L’Italia ha fallito nel proteggere il diritto alla vita di 268 persone che, l’11 ottobre 2013, sono annegate nel naufragio di un peschereccio sul Mediterraneo. Questa la condanna emessa dal Comitato per i Diritti Umani delle Nazioni Unite a Ginevra lo scorso 28 gennaio, in riferimento al mancato soccorso di una nave alla deriva con a bordo 400 persone, tra adulti e minori. Nel naufragio morirono 268 persone, in prevalenza siriane e palestinesi, di cui 60 bambini.
Il naufragio e il mancato soccorso
Il processo è stato avviato da quattro sopravvissuti, ognuno dei quali ha perso la rispettiva famiglia durante il naufragio. I superstiti hanno adito le vie legali prima in numerosi tribunali italiani, e infine al Comitato del’ONU. Secondo le loro ricostruzioni, la nave era partita da Zuwarah, città portuale della Libia, dove erano saliti a bordo un grosso numero di persone, perlopiù provenienti dalla Siria. A poche ore dalla partenza, intorno all’1:00 di notte dell’11 ottobre, il peschereccio è stato colpito da una nave ignota munita di una bandiera Berbera.
La sentenza del Comitato ha specificato che l’Italia ha deliberatamente ignorato diverse richieste di soccorso da parte dell’imbarcazione. Tra le persone a bordo, c’è chi ha più volte chiamato il numero di emergenza della guardia costiera italiana, comunicando lo stato di naufragio e fornendo le coordinate. Solo intorno alle 13:00 la Guardia costiera ha fornito una risposta ufficiale alle richieste di aiuto: poiché si trovavano nell’area corrispondente a Malta, era necessario contattare le autorità di soccorso maltese.
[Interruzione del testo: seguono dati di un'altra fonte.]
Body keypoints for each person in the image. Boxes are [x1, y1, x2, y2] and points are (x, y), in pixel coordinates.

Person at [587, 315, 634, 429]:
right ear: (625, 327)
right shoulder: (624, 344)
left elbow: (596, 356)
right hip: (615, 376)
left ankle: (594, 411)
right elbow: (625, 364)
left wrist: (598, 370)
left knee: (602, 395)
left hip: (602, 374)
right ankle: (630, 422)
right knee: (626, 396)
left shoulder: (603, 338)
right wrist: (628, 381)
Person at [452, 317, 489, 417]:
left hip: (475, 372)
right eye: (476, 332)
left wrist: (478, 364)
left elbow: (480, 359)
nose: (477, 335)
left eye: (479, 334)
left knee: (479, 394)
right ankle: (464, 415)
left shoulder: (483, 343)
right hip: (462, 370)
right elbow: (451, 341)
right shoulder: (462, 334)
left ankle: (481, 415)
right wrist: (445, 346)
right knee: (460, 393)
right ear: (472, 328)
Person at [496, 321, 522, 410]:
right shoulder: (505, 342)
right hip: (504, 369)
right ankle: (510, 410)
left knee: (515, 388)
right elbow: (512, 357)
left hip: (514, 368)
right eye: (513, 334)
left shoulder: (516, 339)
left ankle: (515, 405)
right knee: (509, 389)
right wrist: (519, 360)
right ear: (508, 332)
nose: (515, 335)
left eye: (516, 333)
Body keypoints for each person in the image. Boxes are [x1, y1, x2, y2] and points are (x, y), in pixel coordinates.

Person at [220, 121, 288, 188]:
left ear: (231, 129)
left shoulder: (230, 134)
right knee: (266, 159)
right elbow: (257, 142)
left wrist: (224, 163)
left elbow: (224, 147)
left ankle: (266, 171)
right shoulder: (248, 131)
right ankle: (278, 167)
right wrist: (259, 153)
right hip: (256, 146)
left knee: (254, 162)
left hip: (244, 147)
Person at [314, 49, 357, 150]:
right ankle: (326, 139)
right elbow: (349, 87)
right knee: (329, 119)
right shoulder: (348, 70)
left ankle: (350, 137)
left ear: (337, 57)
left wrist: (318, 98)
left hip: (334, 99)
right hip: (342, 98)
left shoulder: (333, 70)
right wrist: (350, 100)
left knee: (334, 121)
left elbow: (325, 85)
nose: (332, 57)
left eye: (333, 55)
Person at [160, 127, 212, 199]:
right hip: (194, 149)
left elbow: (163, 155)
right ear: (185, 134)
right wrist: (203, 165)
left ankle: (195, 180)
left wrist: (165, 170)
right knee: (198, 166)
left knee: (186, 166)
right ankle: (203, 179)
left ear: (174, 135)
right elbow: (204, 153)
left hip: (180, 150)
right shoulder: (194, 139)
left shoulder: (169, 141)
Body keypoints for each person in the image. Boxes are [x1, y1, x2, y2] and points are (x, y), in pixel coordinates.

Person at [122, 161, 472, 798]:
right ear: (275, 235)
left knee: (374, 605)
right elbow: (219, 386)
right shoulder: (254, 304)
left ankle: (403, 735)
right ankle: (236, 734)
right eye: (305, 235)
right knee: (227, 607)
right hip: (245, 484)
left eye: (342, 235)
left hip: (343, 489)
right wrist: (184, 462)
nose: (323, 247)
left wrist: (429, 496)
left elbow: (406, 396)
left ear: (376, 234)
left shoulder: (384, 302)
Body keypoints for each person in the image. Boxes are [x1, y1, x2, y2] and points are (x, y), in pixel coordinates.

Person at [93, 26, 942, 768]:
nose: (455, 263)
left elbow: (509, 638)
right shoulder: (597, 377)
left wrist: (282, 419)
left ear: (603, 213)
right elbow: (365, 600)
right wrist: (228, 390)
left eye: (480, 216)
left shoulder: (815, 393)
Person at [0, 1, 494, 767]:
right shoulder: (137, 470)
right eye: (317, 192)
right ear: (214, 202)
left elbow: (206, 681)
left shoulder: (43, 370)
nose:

Tra le 13:00 e le 15:00 dell’11 ottobre, le persone a bordo del peschereccio hanno provato inutilmente a contattare la capitaneria di Malta, arrivata sul luogo solo alle 17:50 quando la nave era già quasi del tutto affondata. Marina militare e Guardia costiera italiana si sono mobilitate solo dopo le pressanti richieste delle autorità maltesi, presentandosi nel luogo del naufragio dopo le ore 18.
La sentenza e i risarcimenti
Il processo contro i comandanti delle sale operative delle rispettive autorità costiere italiane è iniziato da poco. Assieme a questo, il Comitato delle Nazione Unite per i Diritti umani ha condannato l’Italia a risarcire i danni subiti dai sopravvissuti al naufragio, con la co-responsabilità di Malta.
“Se solo le autorità italiane si fossero mosse con più prontezza, mandando le proprie navi militari e della guardia costiera, i soccorsi sarebbero arrivati almeno due ore prima il completo affondamento dell’imbarcazione,” ha commentato Hélène Tigroudja, membro del Comitato.
L’Italia è inoltre tenuta a motivare il ritardo nei soccorsi.